= William M. Adams =

British geographer

William "Bill" M. Adams (born 1955) is a British geographer. He is the Claudio Segré professor of conservation and development at the Graduate Institute of International and Development Studies in Geneva. He was previously professor of Conservation and Development in the Department of Geography at the University of Cambridge.

== Personal life ==
Adams studied geography and graduated with a B.A. from the University of Cambridge, followed by an M.Sc. in conservation, from the University College London. He obtained a Ph.D. at the University of Cambridge. He has been awarded an Honorary Doctorate from the Stockholm University, and the Royal Geographical Society's Busk Medal in 2004.

== Work ==
Bill Adams is a member of the Political Ecology group. He explores the ideas behind conservation initiatives and resource management, and the implications of these ideas in practice.

His research fields are:

- Conservation of landscapes that have been heavily modified by human influences (Sahel, urban environment)
- the political ecology of nature conservation at the landscape level
- the institutional large-scale ecological restoration of ecosystems
- Ecosystem services and protection concepts

== Publications ==
=== Books ===

- Adams (2003): Beyond Extinction: The Story of Conservation.
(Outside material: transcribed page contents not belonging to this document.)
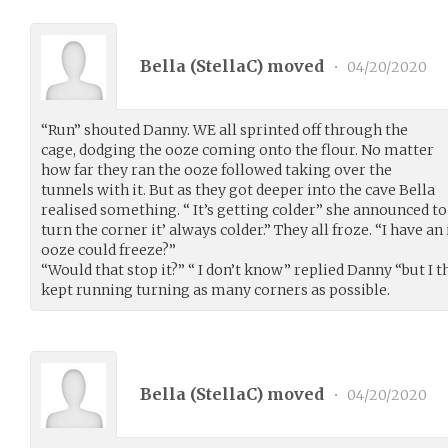
Bella (
StellaC
) moved
•
04/20/2020
“Run” shouted Danny. WE all sprinted off through the
cage, dodging the ooze coming onto the flour. No matter
how far they ran the ooze followed taking over the
tunnels with it. But as they got deeper into the cave Bella
realised something. “ It’s getting colder” she announced to
turn the corner it’ always colder.” They all froze. “I have an
ooze could freeze?”
“Would that stop it?” “ I don’t know” replied Danny “but I t
kept running turning as many corners as possible.
Bella (
StellaC
) moved
•
04/20/2020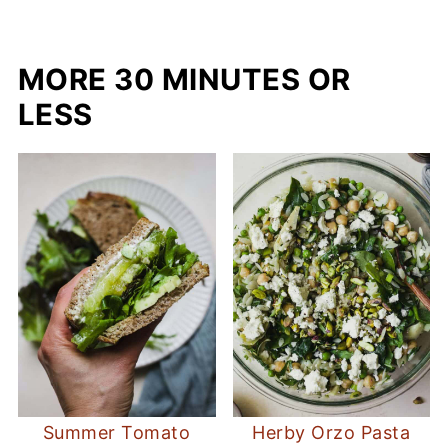
MORE 30 MINUTES OR
LESS
Summer Tomato
Herby Orzo Pasta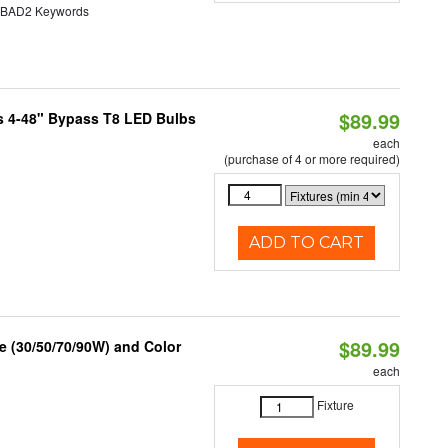
AD2 Keywords
$89.99
s 4-48" Bypass T8 LED Bulbs
each
(purchase of 4 or more required)
ADD TO CART
$89.99
 (30/50/70/90W) and Color
each
Fixture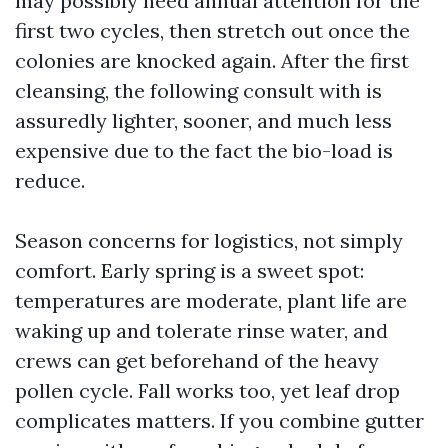
may possibly need annual attention for the
first two cycles, then stretch out once the
colonies are knocked again. After the first
cleansing, the following consult with is
assuredly lighter, sooner, and much less
expensive due to the fact the bio-load is
reduce.
Season concerns for logistics, not simply
comfort. Early spring is a sweet spot:
temperatures are moderate, plant life are
waking up and tolerate rinse water, and
crews can get beforehand of the heavy
pollen cycle. Fall works too, yet leaf drop
complicates matters. If you combine gutter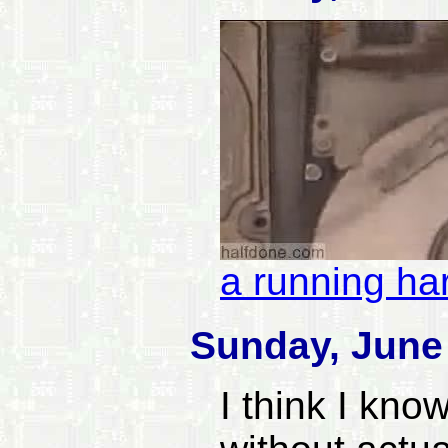
a running ha
Sunday, June 
I think I know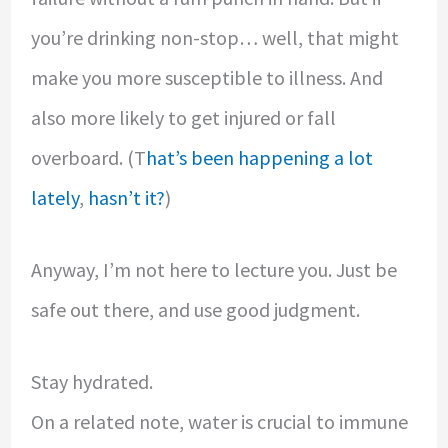
you’re drinking non-stop… well, that might
make you more susceptible to illness. And
also more likely to get injured or fall
overboard. (T
hat’s been happening
a lot
lately
,
hasn’t it?
)
Anyway, I’m not here to lecture you. Just be
safe out there, and use good judgment.
Stay hydrated.
On a related note, water is crucial to immune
Kogan Page.
- Adams (2003): Future Nature: a vision for conservation. Revised edition, Earthscan.
- Adams and Mulligan (2003): Decolonizing Nature: strategies for conservation a postcolonial era. Earthscan / James & James.
- Adams (2008): Conservation. Routledge.
- Adams (2009): Green Development: environment and sustainability in a developing world. 3rd edition, Routledge.
- Leader-Williams, Adams and Smith (2010): Trade-offs in Conservation. Wiley-Blackwell.